We follow the life and times of Io as she marries the well-respected Chūsai, bears a sizable brood (not all of whom lived long), raises and educates her children, is widowed, and endures the hardships that came to families associated with the samurai (or bushi) class during the time of the Meiji Restoration (1868). This exceptional woman was extremely well educated for her time, and several of her children were themselves involved in scholarly pursuits. Io was not only intellectually inclined, she also—having been given martial arts training—had considerable physical bravery, as described in several vivid anecdotes. 

The book pursues the story of her husband, and each of her children, and by the time the volume concludes, after only 150 pages of narrative, we feel we have come to know not only Shibue Io, but her entire family, and a few persons closely associated with the Shibue. Moreover, we get a marvelous picture of what life was like for an upper middle-class Japanese family living in Edo during the closing days of the shogunate, and how topsy-turvy things became when it had to adjust to the social, economic, and political upheavals surrounding and succeeding the Restoration. 

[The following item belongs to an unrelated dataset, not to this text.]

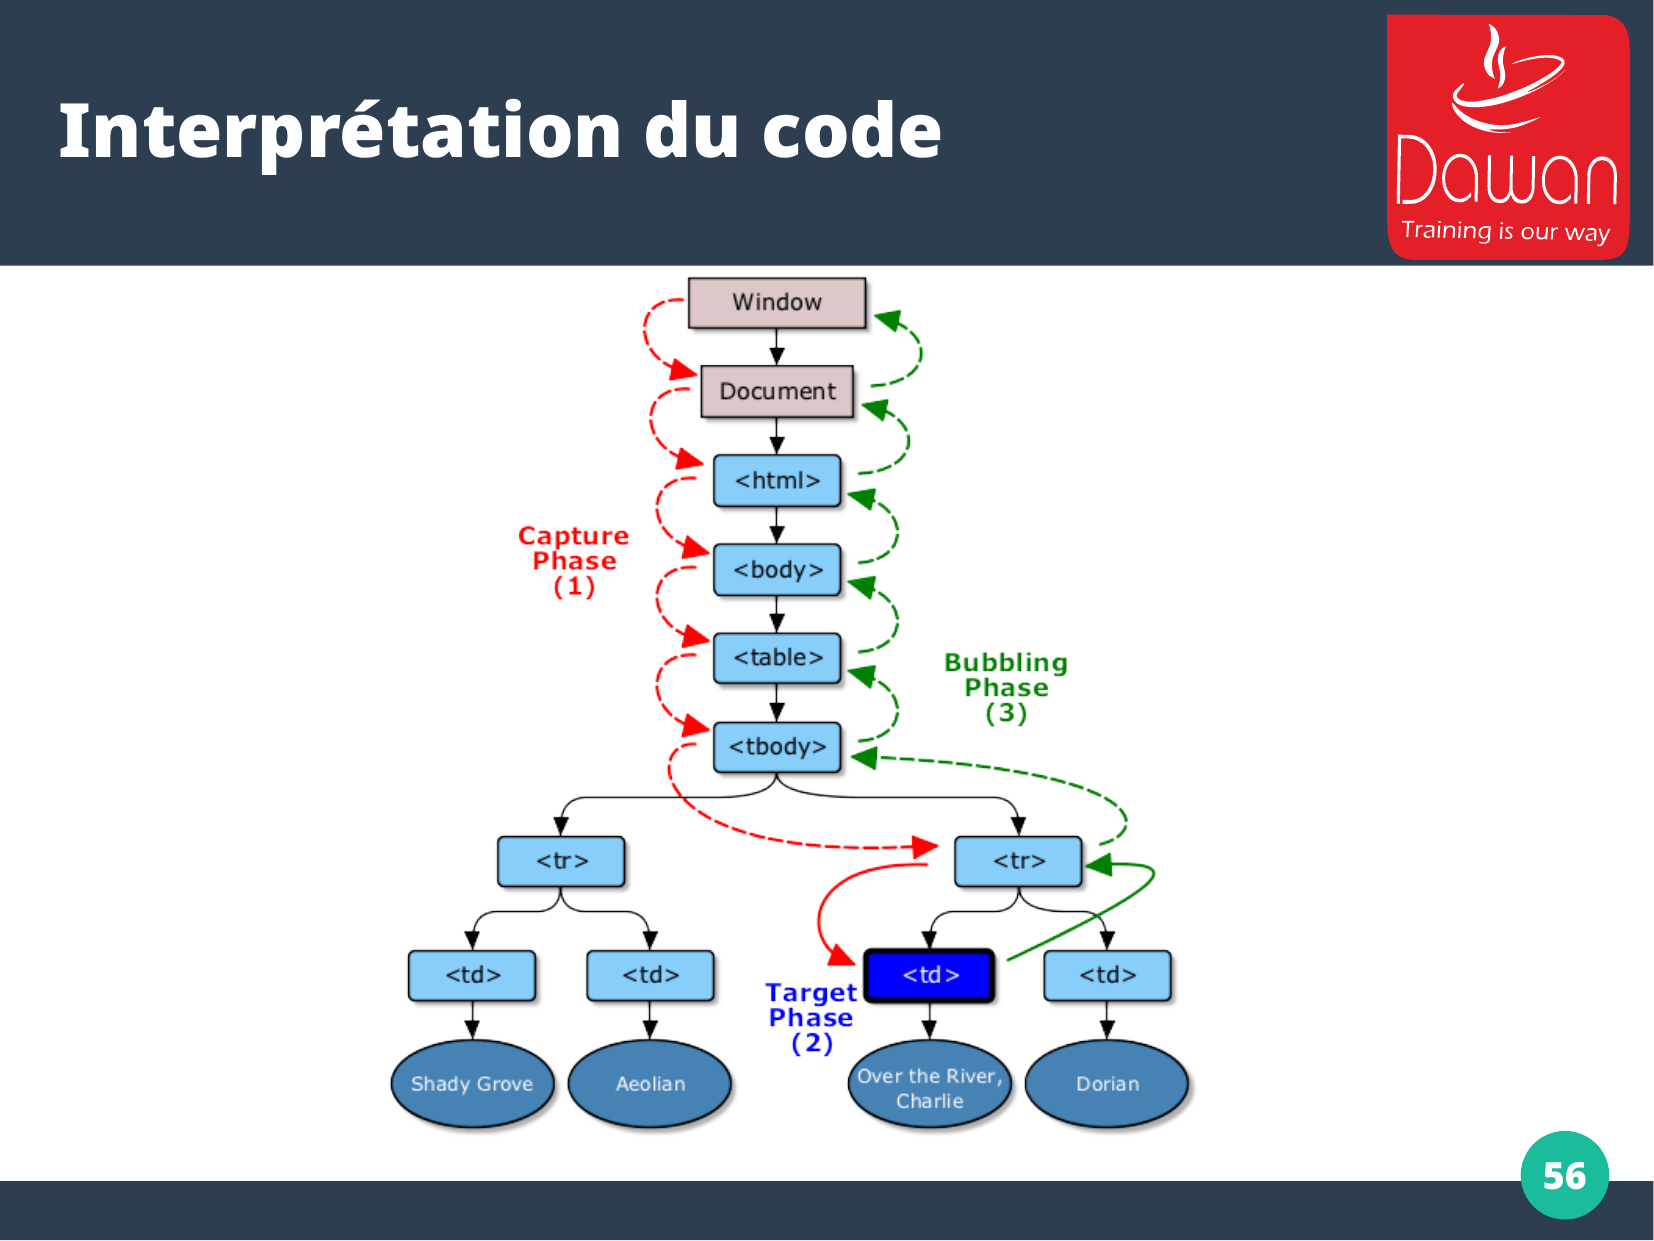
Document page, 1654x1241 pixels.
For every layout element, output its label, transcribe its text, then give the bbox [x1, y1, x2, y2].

McLellan's commentary has just the right touch; knowledgeable and sensitive, and always helpful in engaging the reader's interest in and sympathy for the cast of characters whose story he (and Ōgai) is telling. He keeps the narrative clear, reminding the reader of who individuals are when they reappear in the story, and continually offering valuable insights into the cultural and historical circumstances of the times, including the place of women. This is a book that anyone interested in 19th-century Japanese life should read; since it was published in 1985, I regret not having known of it before. 

In 2008 I concluded by saying, “I'm delighted to have finally made its acquaintance,” but now, 16 years later, I can happily add that I’m equally delighted to have been reacquainted with it.